I passeri volteggiano frenetici nel cielo, dal nido alla caccia per portar la miglior preda ai piccoli, devono sbrigarsi se vogliono arrivare all’autunno con una bella prole.

Il sole irradia i biondi campi di grano producendo all’orizzonte un tremolio termico dell’aria. È l’estate la stagione più bella in cui anche le cose più grigie si tingono di colore.

Frì, frì, frì, frì, frì, quant’è bello questo magico suono, cip, ciop, ciap, cep, non si comprende bene ma è qualcosa di sublime. Sotto la pineta, adiacente a un rudere, l’inebriante profumo di resina penetra nel naso attraverso una leggera arietta di miele.

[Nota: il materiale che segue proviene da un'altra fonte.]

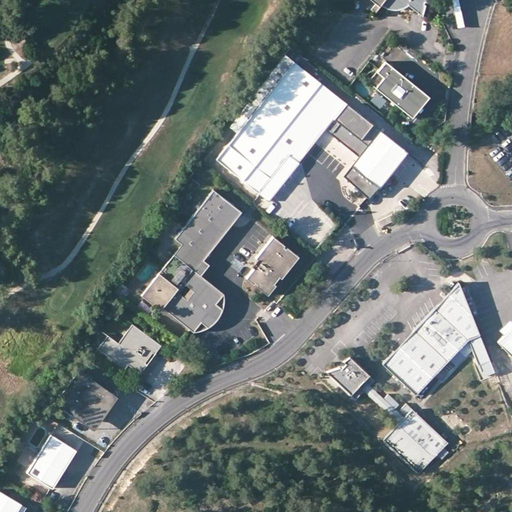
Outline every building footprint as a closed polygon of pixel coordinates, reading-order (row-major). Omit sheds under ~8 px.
[(371,0),(375,2),(370,8),(375,12),(382,3),(383,3),(386,5),(390,7),(392,7),(396,7),(400,6),(402,5),(404,4),(406,2),(422,15),(425,4),(424,2),(425,1),(426,1),(426,0),(371,0)] [(255,109),(216,159),(269,201),(274,195),(299,163),(298,163),(314,143),(316,144),(319,145),(321,145),(324,145),(326,144),(328,142),(330,140),(331,138),(331,136),(348,149),(346,153),(346,156),(346,159),(348,162),(350,165),(342,176),(368,197),(377,185),(378,186),(407,152),(284,55),(257,89),(266,96),(255,109)] [(428,96),(385,61),(368,82),(411,117),(428,96)] [(266,96),(257,89),(247,102),(255,109),(266,96)] [(369,100),(379,107),(385,99),(375,92),(369,100)] [(213,189),(174,238),(181,244),(202,261),(241,211),(213,189)] [(366,197),(362,193),(354,200),(359,205),(366,197)] [(274,195),(269,201),(273,204),(278,198),(274,195)] [(392,214),(377,221),(380,226),(394,220),(392,214)] [(302,237),(314,247),(324,237),(311,226),(302,237)] [(261,263),(256,270),(254,268),(245,278),(253,284),(254,283),(256,285),(255,286),(267,295),(275,285),(273,283),(279,277),(280,278),(298,256),(286,247),(285,248),(283,246),(284,245),(272,236),(255,258),(257,259),(261,263)] [(181,244),(173,254),(194,270),(202,261),(181,244)] [(173,254),(141,294),(159,309),(162,307),(193,331),(200,321),(206,327),(210,325),(213,323),(217,319),(219,315),(221,312),(222,308),(215,303),(223,293),(194,270),(173,254)] [(261,263),(257,259),(252,266),(254,268),(256,270),(261,263)] [(394,350),(382,363),(415,395),(449,358),(457,365),(472,349),(478,364),(489,359),(458,282),(443,297),(447,301),(435,307),(414,329),(402,357),(394,350)] [(161,345),(132,323),(118,343),(107,334),(97,348),(125,368),(128,364),(140,373),(147,364),(144,362),(152,351),(154,353),(161,345)] [(511,327),(497,342),(511,356),(511,327)] [(402,357),(414,329),(394,350),(402,357)] [(339,366),(326,371),(355,399),(364,390),(363,389),(367,384),(369,385),(374,379),(349,356),(343,361),(345,363),(341,368),(339,366)] [(94,421),(114,393),(78,369),(55,402),(82,421),(87,415),(94,421)] [(511,374),(503,383),(507,388),(505,390),(511,396),(511,374)] [(364,390),(399,422),(403,417),(398,412),(369,385),(367,384),(363,389),(364,390)] [(114,393),(94,421),(87,415),(82,421),(95,430),(118,396),(114,393)] [(406,403),(398,412),(403,417),(399,422),(383,440),(418,473),(448,442),(406,403)] [(448,407),(437,418),(451,430),(457,423),(468,434),(472,429),(448,407)] [(75,449),(51,434),(27,472),(52,487),(75,449)] [(0,511),(23,511),(26,506),(0,490),(0,511)]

Nella pianura, subito dopo il pendio, rimpiccioliti per la distanza a perdita d’occhio, i contadini lavorano i loro terreni. L’orecchio attento percepisce a distanza il rumore della zappa che gratta le erbacce o fa spazio all’acqua nel solco dei pomodori, delle melanzane, dei peperoni, dei cetrioli, e dei fagioli.

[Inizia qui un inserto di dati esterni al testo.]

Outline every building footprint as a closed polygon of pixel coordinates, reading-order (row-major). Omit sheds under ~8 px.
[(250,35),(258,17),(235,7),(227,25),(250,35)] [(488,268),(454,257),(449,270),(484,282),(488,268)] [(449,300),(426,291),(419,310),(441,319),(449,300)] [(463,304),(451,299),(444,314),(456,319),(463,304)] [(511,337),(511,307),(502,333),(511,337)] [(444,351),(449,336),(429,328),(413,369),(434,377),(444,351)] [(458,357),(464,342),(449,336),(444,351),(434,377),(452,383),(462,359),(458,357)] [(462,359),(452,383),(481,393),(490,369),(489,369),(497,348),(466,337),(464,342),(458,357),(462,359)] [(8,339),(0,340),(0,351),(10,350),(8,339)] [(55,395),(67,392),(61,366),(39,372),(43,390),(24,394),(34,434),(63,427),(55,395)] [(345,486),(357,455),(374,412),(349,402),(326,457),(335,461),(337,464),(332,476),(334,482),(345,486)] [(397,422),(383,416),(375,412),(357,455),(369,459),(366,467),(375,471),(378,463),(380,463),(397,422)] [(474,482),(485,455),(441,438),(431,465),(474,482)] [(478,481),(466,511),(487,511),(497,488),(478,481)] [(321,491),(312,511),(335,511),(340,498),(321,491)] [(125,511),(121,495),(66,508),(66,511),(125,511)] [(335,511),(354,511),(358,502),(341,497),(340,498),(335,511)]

Che sensazione soave il rumore dello scorrere di un filo d’acqua all’interno della vasca per l’irrigazione dei campi.

Crà, crà, crà, crà, un piccolo rospo verde recrimina il suo territorio violato dalla presenza di uno scarpone umano in movimento. Con un balzo fa capire che non ha nessuna intenzione di farsi pestare e si tuffa nel piccolo stagno artificiale.

Bip, bip, bip, è il suono prodotto da una mietitrebbia che annuncia al manovratore di livellare la stabilità del mezzo altrimenti compromessa per il proseguimento della mietitura in una zona troppo scoscesa.

Nello spiazzo vicino i trattori si avvicendano per caricare il buon frutto che fuoriesce dal braccio mobile della mietitrebbia, “ooooooooh!” è il grido con il quale l’addetto di turno segnala il livello di frumento nel sacco. Szum, szzum, szzuumm, è il mostro meccanico dalla larga lama riparte alla volta del campo di grano.

All’ombra di un pioppo, dalle foglie chiare e scure, agitate dal vento, si stende a terra la tovaglia “du menziuarnu” cioè del pranzo agreste del mezzodì. Il fiasco del vino al centro, il cestino del pane, l’insalata di pomodori oliata e salata, salsiccia, capocollo e soppressata.

Che goduria la campagna, la pelle scura che può fare finalmente l’amore col sole, il viso che può parlare con il vento, la mente che può vaneggiare liberamente nell’aria, questa è l’estate un dono del Signore.